Ekonom PT Bank Permata Tbk Josua Pardede kepada Kompas, mengatakan, pelaku usaha tidak perlu panik dengan pelemahan rupiah karena sebagian besar mata uang negara berkembang juga melemah. Faktor utamanya adalah murni dari eksternal, yaitu perang dagang AS-China, efek rambatan krisis keuangan Argentina dan Turki, serta rencana kenaikan suku bunga acuan Bank Sentral AS.
Meskipun sebagian besar nilai tukar negara berkembang cenderung terkoreksi terhadap dollar AS, namun kondisi ini masih jauh dari krisis 1998. Kondisi fundamental perekonomian Indonesia sekarang sangat berbeda dengan kondisi fundamental pada 1998.
“Krisis yang berawal dari krisis baht Thailand itu diperburuk dengan pengelolaan utang luar negeri swasta yang tidak hati-hati. Pasalnya, sebagian besar utang luar negeri swasta tidak dilindungi nilai atau hedging. Selain itu, utang jangka pendek itu digunakan untuk membiayai usaha jangka panjang dan beroirentasi domestik,” kata dia.
Menurut Josua, krisis utang swasta itu menekan rupiah ke tingkat depresiasi terdalam, yaitu sebesar 600 persen dalam kurun waktu kurang dari satu tahun. Rupiah melemah dari Rp 2.350 per dollar menjadi Rp 16.000 per dollar AS.
Sementara jika melihat kondisi fundamen Indonesia tahun ini, pengelolaan utang luar negeri swasta cenderung lebih berhati-hati. BI sudah mewajibkan transaksi lindung nilai bagi korporasi dalam rangka mengelola risiko nilai tukar.
“Dalam jangka pendek, BI akan tetap mengelola stabilitas nilai tukar rupiah dengan melakukan dual intervension di pasar valas dan pasar obligasi. Jika suku bunga acuan Bank Sentral AS naik, BI akan turut menaikkan suku bunga acuan BI pada September tahun ini sebesar 25 basis poin,” kata dia.
Daya saing turun
Ketua Umum Gabungan Pengusaha Kelapa Sawit Indonesia Joko Supriyono mengatakan, apabila kebijakan menahan devisa hasil ekspor benar-benar akan diterapkan, pemerintah perlu mengajak bicara pelaku usaha, baik eksportir maupun importir. Jangan hanya eksportir yang nantinya harus menanggung beban itu, tetapi juga importir perlu diminta mengurangi impornya secara selektif dengan pertimbangan matang.
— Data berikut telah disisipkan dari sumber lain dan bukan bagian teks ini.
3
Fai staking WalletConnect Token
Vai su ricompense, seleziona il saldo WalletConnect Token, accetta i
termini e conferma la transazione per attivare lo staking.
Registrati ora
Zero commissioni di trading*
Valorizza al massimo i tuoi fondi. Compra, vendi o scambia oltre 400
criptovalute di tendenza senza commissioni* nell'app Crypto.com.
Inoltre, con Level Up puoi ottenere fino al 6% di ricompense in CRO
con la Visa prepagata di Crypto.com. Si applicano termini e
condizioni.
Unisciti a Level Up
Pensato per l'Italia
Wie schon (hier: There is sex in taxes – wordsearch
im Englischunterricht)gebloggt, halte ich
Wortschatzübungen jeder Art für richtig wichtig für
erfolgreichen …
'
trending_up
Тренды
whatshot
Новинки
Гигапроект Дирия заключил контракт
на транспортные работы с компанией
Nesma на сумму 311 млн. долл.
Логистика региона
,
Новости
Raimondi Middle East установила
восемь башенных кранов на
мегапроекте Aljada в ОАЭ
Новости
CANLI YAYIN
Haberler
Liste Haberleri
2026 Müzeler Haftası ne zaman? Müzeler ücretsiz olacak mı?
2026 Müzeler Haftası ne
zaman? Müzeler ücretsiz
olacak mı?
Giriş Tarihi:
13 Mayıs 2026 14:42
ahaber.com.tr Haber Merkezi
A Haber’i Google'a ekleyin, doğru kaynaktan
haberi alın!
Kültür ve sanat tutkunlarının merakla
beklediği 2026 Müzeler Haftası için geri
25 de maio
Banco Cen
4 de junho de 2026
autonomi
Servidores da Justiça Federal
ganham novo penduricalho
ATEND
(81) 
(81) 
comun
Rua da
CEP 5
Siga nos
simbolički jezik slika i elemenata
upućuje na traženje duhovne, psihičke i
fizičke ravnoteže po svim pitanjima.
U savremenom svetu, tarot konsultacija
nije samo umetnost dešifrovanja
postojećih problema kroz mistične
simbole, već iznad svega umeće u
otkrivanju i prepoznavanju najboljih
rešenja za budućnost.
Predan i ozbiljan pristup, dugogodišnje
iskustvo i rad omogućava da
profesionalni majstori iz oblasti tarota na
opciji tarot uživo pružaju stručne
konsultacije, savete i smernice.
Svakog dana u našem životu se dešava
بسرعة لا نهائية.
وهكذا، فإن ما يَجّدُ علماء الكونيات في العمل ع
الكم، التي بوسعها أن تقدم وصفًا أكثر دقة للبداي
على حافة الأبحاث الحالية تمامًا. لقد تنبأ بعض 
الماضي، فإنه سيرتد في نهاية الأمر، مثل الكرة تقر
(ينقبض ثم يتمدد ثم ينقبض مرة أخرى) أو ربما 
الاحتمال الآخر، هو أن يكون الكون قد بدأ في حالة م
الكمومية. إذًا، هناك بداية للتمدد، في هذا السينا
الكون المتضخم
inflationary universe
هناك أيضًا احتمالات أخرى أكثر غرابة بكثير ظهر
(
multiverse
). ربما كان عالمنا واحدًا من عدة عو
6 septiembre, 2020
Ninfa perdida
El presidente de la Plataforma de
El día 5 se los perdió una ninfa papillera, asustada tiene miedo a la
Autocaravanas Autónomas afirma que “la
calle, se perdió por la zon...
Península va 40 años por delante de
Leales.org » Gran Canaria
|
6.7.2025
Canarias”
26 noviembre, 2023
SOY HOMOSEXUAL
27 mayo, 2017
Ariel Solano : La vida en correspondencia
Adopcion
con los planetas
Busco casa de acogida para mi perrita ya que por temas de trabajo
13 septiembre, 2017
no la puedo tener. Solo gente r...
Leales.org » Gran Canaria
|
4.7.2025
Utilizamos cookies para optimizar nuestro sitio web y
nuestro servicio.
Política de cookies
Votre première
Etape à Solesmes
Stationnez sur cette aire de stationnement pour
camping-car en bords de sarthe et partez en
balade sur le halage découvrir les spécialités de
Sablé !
Misalnya dengan segera merealisasikan mandatori B20 yang dapat mengurangi defisit neraca perdagangan minyak dan gas bumi. Di sisi lain, ekspor minyak sawit mentah (CPO) perlu terus didorong, karena belakangan ini mengalami hambatan tarif di India, nontarif di Uni Eropa, dan kalah daya saing dengan Malaysia.
“Malaysia belakangan ini telah menghapus pungutan ekspor, menunggu pasar dan harga global membaik. Dengan menghapus pungutan ekspor CPO, harga jual CPO Malaysia di pasar internasional lebih berdaya saing. Negara yang bisa menawarkan CPO dengan harga lebih murah, akan banyak diminati pasar,” ujarnya.
Sementara itu, lanjut Joko, Indonesia saat ini kelebihan stok CPO, yaitu 5 juta ton. Selain harga CPO belum pulih, CPO Indonesia masih kena pungutan ekspor sebesar 50 dollar AS per ton. Hal itu menyebabkan harga tandan buah segar (TBS) di tingkat petani semakin rendah.
“Saat ini harga TBS Rp 900 per kg. Jika pungutan ekspor dihilangkan, petani setidaknya bisa mendapatkan kelebihan harga TBS sebesar Rp 200 per kg,” ujarnya.